School fundraising programs shouldn’t just be about the money. How you carry it out is just as important, especially if you want to have a chance to keep your current customers happy while reaching out to new prospects. Reputation is everything and word travels fast regardless of whether it’s positive or negative. Even if your first sale goes well, if your program doesn't follow proper ethics, your initial success will probably be short-lived.
Here are some ways to help ensure a good reputation and continued growth and success into the future.
Give Advanced Notice about your Fundraiser
There are few things worse than students coming home with unexpected fundraiser packets. Let your parents know about your sale ahead of time, like at a back to school meeting or in a letter. This is also a good time to communicate your purpose and how much each student is going to be asked to sell. You'll be better off extending the courtesy of informing your parents ahead of time. Plus, by advertising your sale in advance you can create anticipation and excitement.
If you work with high school students, let them know from the beginning that they'll be expected to help the group raise money.
Set a Limit on Fundraising Programs
If you have a history of doing several sales over the course of the school year, you're probably not getting as good of a response as you could be. At best, parents are probably forced to decide which of your sales they will participate in. You're better off limiting your programs 1 or 2 over the course of the school year.
Make a promise to your parents that you'll keep your word, no matter what. If you reach your financial goal with the first sale then don't plan any additional fundraising. If you fall short on the first one, then you will have a second one to fall back on. If you ultimately fall short, everyone will have to learn to accept it or be willing to open up their checkbooks. Make sure this is communicated from the start.
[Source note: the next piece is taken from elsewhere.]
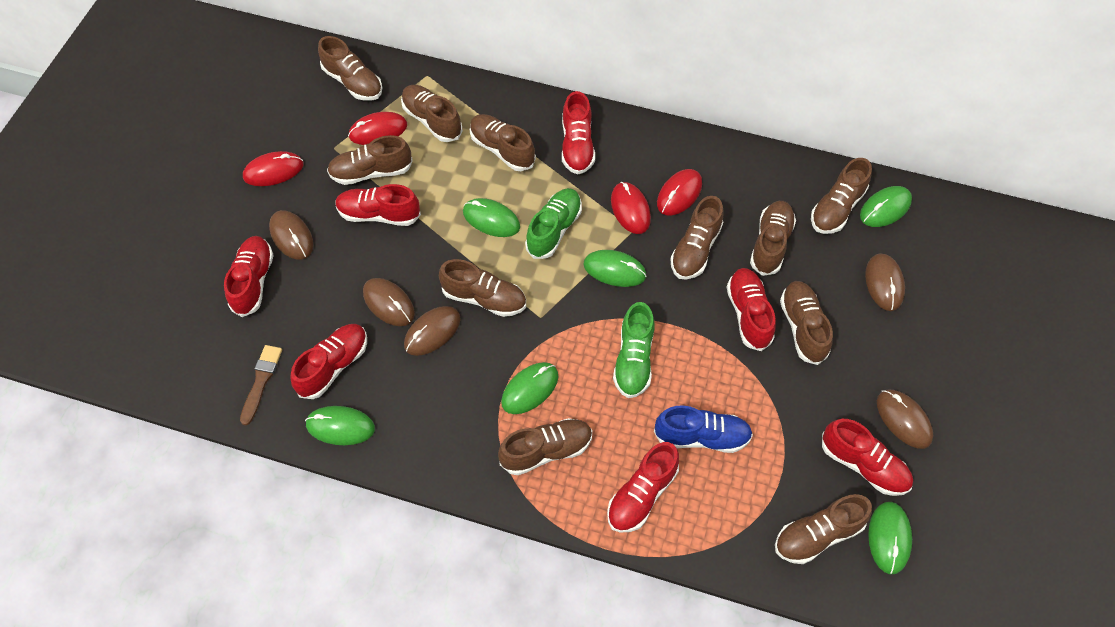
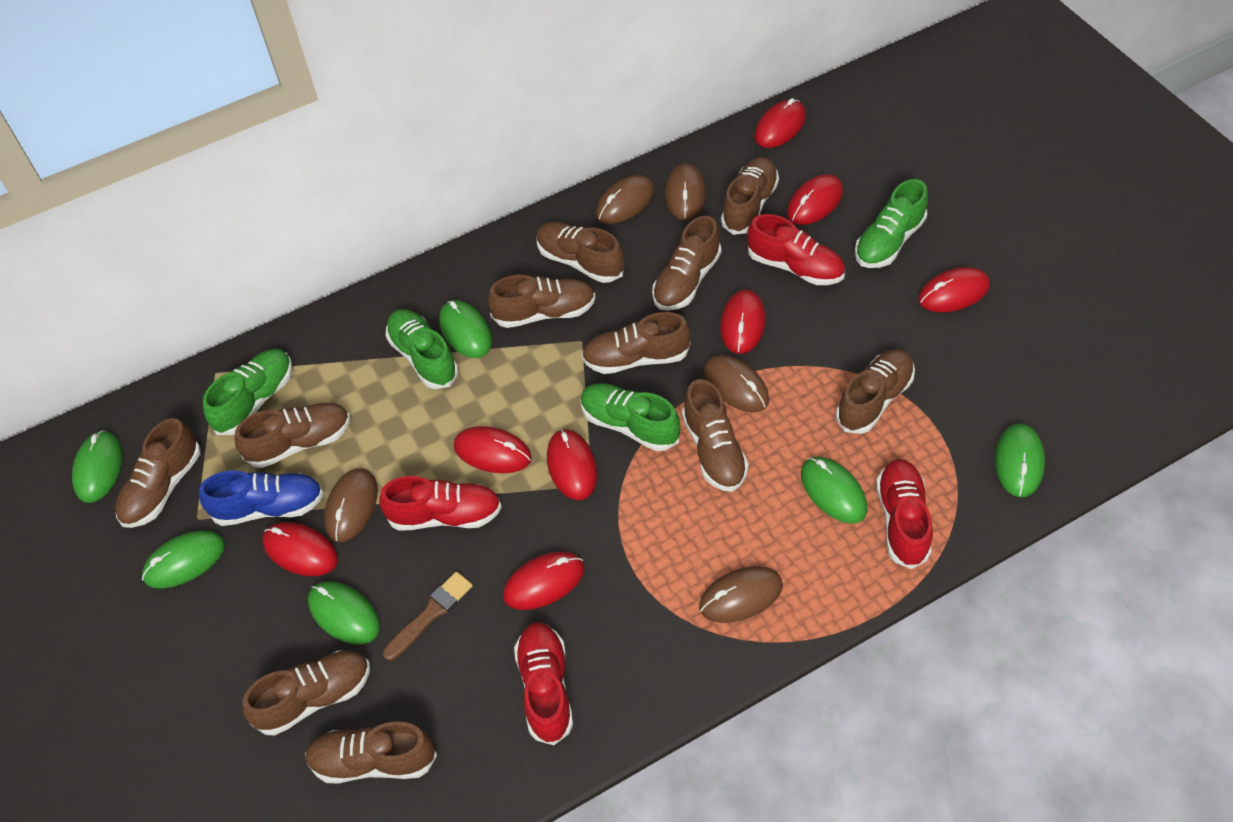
green shoe: 2 -> 4
red mouse: 4 -> 8
red shoe: 7 -> 4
If you Promise an Incentive keep your word
Sponsors offer incentives so students will hopefully sell more and they can then at least recoup their initial investment. But occasionally fundraisers doesn't go as well as hoped; however a few students still may have sold more in order to get the additional incentive. If you promise an activity or special prize, stick with it, regardless of your budget.
Unfortunately, some schools make promises to their students and don't carry them out. This is a setup for failure because your students and parents will lose faith and won’t work as hard on your next campaign. Worse, students will probably spread the word about what happened. So even if you don’t raise enough money to cover what you agreed to do, find the money somewhere. You always have the option of not offering it again.
Enforce Fundraising Courtesy with others
Because your sellers are out in the community, make sure they're polite regardless of the response they receive from a potential supporter. Tell your students to always introduce themselves and why they are selling before they show their brochure.
By valuing integrity as much as success, you'll help ensure school fundraising programs have a strong future.